Repairs to the clock in 1886 by William Tanner, watchmaker of the Cliffe, ‘caused the expenditure of a considerable sum’ the East Sussex News told its readers. This clock had been made in 1670 by Ditchling blacksmith, James Looker. He had agreed to supply all materials, except the dial, and to keep it in repair for three years for the sum of £5 10s. A new dial, with a minute hand, was supplied by William Hooker in 1817 and it was placed higher up on the south side of the tower.
When the ring of four bells was re-installed, after extensive and expensive repairs in the late 1990s, one was connected to the clock so that it would once again chime the hours.
The entire mechanism was overhauled in 2016 and the clock-face repainted and gilded by Thwaites & Reed Engineering Ltd of Brighton.
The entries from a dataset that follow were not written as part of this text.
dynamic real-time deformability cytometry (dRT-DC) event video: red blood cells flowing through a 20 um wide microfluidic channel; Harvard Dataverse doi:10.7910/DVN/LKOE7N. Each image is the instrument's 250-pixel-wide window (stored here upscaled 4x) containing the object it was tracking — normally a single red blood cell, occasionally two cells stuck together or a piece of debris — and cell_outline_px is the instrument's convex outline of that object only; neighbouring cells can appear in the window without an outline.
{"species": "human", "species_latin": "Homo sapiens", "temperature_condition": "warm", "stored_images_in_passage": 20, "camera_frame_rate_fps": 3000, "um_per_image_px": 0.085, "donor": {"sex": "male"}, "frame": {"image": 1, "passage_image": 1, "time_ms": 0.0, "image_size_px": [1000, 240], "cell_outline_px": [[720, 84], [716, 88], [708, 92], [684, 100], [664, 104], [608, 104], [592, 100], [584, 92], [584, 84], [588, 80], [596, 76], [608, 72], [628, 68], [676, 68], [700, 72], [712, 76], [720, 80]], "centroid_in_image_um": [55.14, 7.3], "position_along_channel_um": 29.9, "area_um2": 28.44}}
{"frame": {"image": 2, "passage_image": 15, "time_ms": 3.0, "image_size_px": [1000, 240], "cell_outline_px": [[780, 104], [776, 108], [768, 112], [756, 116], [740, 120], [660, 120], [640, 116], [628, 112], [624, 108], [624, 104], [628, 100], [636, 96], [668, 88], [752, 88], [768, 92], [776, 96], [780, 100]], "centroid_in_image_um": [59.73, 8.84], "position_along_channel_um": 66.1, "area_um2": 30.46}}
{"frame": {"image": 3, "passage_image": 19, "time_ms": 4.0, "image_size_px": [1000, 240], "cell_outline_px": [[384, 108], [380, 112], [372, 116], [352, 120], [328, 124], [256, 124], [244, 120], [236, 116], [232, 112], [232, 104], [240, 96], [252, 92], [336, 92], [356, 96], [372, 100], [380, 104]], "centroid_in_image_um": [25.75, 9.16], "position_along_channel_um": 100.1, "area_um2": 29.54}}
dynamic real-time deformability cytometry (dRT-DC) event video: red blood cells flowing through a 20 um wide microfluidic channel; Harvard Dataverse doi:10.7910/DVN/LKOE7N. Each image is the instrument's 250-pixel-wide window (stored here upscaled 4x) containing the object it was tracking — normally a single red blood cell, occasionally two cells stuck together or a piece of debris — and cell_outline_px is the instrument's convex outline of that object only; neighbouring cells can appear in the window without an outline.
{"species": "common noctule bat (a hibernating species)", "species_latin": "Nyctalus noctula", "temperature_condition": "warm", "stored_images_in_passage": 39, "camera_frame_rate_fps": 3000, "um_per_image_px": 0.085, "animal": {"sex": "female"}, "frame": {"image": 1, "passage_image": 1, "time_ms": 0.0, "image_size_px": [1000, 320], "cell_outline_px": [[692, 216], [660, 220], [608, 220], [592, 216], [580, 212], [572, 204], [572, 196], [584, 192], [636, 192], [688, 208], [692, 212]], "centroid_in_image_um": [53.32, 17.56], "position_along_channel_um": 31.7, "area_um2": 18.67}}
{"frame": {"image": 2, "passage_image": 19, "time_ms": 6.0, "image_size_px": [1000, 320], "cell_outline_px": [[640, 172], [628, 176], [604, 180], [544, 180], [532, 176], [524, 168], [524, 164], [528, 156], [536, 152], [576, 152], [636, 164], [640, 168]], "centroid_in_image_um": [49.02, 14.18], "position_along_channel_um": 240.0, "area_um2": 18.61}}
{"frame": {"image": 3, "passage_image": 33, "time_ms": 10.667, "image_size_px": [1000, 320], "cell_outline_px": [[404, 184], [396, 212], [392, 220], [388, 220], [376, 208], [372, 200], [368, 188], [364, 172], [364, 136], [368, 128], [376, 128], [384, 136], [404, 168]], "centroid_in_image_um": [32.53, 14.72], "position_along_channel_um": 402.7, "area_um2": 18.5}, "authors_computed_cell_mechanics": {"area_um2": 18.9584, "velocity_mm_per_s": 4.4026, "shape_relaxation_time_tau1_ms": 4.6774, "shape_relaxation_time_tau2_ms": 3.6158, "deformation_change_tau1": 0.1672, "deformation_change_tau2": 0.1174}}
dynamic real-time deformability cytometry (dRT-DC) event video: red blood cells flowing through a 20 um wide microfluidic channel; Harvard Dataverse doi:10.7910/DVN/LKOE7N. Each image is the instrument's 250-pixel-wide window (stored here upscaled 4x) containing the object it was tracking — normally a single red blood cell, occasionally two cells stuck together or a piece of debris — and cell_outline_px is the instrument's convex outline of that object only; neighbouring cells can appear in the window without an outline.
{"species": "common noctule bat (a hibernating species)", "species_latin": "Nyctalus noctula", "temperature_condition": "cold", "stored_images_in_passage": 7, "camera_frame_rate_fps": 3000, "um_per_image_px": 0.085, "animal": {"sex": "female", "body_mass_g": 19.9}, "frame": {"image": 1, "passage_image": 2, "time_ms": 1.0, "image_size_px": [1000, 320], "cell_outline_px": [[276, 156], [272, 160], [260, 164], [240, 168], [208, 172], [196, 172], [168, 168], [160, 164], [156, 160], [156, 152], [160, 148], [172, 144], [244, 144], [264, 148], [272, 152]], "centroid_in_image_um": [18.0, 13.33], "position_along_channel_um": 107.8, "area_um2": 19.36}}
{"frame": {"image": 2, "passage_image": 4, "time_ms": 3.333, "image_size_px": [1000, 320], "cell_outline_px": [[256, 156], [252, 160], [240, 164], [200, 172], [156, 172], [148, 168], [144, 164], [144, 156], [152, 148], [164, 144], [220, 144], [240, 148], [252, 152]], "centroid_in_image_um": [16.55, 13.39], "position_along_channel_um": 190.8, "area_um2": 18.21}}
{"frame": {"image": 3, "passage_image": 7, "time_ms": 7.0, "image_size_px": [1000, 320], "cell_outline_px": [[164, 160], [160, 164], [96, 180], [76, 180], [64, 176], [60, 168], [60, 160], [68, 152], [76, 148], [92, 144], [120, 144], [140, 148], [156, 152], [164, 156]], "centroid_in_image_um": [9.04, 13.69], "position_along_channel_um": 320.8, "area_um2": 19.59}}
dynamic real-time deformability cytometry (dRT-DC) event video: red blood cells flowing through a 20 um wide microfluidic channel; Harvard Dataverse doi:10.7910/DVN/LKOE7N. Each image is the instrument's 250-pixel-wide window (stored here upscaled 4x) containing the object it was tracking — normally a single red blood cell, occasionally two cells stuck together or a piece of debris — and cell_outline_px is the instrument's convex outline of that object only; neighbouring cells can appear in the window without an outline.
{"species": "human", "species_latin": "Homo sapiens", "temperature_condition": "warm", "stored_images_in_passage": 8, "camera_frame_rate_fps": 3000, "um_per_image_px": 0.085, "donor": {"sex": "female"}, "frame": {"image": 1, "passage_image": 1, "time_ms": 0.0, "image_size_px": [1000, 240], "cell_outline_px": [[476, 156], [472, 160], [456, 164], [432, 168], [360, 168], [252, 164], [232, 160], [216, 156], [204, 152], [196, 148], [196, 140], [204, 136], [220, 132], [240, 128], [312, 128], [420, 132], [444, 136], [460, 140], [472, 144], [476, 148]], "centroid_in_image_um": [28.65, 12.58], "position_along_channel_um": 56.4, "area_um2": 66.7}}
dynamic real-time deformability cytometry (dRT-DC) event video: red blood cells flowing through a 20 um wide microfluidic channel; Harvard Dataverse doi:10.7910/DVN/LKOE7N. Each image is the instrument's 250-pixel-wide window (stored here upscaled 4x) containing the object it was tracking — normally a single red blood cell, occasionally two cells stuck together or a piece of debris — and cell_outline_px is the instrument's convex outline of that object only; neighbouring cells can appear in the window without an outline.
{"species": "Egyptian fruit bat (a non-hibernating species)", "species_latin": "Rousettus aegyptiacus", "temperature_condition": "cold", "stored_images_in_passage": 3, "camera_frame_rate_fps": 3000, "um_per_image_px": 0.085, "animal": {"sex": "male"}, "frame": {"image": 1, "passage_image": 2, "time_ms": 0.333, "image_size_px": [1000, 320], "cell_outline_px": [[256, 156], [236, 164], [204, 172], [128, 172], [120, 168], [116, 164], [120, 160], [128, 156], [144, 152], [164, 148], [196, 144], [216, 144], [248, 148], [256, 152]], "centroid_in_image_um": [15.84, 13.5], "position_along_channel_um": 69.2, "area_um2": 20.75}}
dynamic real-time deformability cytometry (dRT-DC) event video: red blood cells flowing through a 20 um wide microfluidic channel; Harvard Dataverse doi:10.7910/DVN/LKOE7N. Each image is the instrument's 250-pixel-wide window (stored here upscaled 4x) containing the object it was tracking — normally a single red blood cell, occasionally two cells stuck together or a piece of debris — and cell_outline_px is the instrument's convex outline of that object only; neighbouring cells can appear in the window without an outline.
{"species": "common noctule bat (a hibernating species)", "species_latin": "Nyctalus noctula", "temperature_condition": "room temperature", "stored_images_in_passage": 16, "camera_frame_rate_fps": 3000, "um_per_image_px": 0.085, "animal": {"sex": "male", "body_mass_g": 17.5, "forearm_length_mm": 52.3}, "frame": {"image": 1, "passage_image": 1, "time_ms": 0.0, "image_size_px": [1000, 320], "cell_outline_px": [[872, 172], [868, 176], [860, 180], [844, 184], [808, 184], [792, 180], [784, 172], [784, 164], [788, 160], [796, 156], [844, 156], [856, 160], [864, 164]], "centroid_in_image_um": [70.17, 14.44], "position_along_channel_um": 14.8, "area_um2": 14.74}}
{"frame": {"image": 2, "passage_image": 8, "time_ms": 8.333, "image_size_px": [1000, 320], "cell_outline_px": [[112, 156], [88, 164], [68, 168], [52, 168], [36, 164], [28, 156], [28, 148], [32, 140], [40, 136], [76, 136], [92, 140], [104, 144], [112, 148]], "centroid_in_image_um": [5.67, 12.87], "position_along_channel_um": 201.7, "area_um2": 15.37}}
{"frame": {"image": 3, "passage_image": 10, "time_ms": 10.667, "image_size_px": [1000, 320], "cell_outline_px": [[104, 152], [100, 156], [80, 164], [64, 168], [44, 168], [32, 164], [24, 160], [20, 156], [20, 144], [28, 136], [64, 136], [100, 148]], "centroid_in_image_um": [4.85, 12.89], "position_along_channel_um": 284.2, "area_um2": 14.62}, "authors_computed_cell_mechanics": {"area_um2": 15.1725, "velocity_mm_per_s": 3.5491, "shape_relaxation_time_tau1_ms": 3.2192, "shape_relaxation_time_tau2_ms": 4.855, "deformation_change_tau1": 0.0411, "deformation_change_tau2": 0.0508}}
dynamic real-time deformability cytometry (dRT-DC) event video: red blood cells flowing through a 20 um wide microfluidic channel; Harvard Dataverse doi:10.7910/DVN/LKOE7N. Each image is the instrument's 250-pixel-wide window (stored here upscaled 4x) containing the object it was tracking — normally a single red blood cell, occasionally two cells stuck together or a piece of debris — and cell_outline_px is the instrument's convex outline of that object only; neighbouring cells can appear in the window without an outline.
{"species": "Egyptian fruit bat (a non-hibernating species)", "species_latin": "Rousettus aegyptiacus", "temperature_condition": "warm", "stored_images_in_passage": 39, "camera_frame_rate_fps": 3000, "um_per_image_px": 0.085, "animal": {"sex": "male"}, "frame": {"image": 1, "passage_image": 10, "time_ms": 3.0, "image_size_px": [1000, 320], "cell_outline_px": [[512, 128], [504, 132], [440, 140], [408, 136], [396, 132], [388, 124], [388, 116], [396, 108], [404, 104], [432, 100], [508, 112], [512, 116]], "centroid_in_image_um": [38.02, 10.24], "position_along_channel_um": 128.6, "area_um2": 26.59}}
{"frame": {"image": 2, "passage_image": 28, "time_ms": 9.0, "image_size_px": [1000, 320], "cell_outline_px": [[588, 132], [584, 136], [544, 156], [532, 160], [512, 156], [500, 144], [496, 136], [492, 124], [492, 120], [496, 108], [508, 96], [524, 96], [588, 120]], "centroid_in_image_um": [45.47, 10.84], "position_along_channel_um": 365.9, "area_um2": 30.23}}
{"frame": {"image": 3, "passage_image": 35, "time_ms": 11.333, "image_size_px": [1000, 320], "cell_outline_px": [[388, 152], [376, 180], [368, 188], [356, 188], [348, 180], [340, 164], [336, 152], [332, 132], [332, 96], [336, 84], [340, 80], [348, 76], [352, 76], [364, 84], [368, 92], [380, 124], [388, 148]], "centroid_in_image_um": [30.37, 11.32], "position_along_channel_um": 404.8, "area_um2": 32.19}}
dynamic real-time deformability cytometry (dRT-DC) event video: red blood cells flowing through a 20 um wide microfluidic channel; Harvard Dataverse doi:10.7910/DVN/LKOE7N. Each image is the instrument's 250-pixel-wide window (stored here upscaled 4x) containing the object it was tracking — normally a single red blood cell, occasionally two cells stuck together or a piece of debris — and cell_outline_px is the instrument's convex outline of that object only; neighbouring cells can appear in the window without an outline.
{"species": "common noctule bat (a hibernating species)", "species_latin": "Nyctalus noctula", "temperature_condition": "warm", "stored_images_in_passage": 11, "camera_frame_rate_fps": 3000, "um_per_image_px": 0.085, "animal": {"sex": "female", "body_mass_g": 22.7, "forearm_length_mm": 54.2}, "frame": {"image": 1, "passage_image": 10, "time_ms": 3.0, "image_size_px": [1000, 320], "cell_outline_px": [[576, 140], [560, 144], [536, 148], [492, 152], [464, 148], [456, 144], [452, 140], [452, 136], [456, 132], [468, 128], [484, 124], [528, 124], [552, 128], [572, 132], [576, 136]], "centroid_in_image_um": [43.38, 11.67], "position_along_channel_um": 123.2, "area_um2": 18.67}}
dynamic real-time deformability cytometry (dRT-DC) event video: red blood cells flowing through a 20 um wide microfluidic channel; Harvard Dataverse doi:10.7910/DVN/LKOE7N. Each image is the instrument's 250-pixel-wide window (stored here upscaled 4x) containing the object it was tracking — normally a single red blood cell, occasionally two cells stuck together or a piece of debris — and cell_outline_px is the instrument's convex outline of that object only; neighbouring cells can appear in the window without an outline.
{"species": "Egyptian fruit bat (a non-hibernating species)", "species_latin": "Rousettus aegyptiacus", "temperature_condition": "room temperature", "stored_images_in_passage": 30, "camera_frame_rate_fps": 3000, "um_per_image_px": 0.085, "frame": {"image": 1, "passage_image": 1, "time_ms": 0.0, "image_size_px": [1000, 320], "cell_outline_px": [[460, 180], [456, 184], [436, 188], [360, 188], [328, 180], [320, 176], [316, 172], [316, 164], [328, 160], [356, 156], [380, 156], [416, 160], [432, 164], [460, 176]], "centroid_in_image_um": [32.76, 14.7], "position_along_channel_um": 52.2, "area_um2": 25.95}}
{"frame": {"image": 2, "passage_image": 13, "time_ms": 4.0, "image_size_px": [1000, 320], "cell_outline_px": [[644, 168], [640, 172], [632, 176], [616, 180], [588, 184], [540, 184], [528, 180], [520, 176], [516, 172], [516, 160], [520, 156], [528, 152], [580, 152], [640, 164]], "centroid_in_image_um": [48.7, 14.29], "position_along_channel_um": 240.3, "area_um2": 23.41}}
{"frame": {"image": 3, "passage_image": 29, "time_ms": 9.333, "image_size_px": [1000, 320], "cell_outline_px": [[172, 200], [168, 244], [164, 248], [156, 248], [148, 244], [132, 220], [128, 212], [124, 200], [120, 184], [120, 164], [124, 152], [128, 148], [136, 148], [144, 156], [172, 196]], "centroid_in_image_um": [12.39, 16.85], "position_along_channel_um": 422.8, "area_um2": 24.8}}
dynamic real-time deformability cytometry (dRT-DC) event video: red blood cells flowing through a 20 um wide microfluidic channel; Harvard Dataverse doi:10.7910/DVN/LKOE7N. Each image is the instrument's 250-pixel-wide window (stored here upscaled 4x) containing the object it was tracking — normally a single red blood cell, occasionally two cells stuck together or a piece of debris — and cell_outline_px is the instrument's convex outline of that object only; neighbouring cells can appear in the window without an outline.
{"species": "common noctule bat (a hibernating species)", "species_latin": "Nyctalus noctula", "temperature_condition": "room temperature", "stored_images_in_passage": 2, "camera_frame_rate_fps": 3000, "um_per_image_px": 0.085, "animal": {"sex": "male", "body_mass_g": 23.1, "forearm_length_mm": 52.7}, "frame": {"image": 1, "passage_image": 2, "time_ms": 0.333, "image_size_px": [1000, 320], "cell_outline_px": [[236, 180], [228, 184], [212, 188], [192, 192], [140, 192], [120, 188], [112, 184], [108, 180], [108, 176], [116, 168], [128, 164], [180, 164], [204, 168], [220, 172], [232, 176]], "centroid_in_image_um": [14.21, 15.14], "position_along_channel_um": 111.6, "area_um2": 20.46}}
We are indebted to both the Chalk Hill Trust and Cliffe Feoffees for funding the complete renovation works in 2016.
The church clock, which strikes its chime across the Cliffe each hour, is attributed to James Looker, blacksmith of Ditchling in 1671 who is recorded as a turret clock maker for Lewes from 1664 to 1670. It is a side-by-side wrought iron frame with scrolled finials and two trains: one to drive the hands and one to operate the hourly strike. The clock is hand-wound each day at the same time and has cast iron weights hanging from pulleys set in the belfry. The clock is regulated by a pendulum which, in turn, is adjusted by a rating nut below the bob. The works are fixed on an old bean in the tower, behind the dial.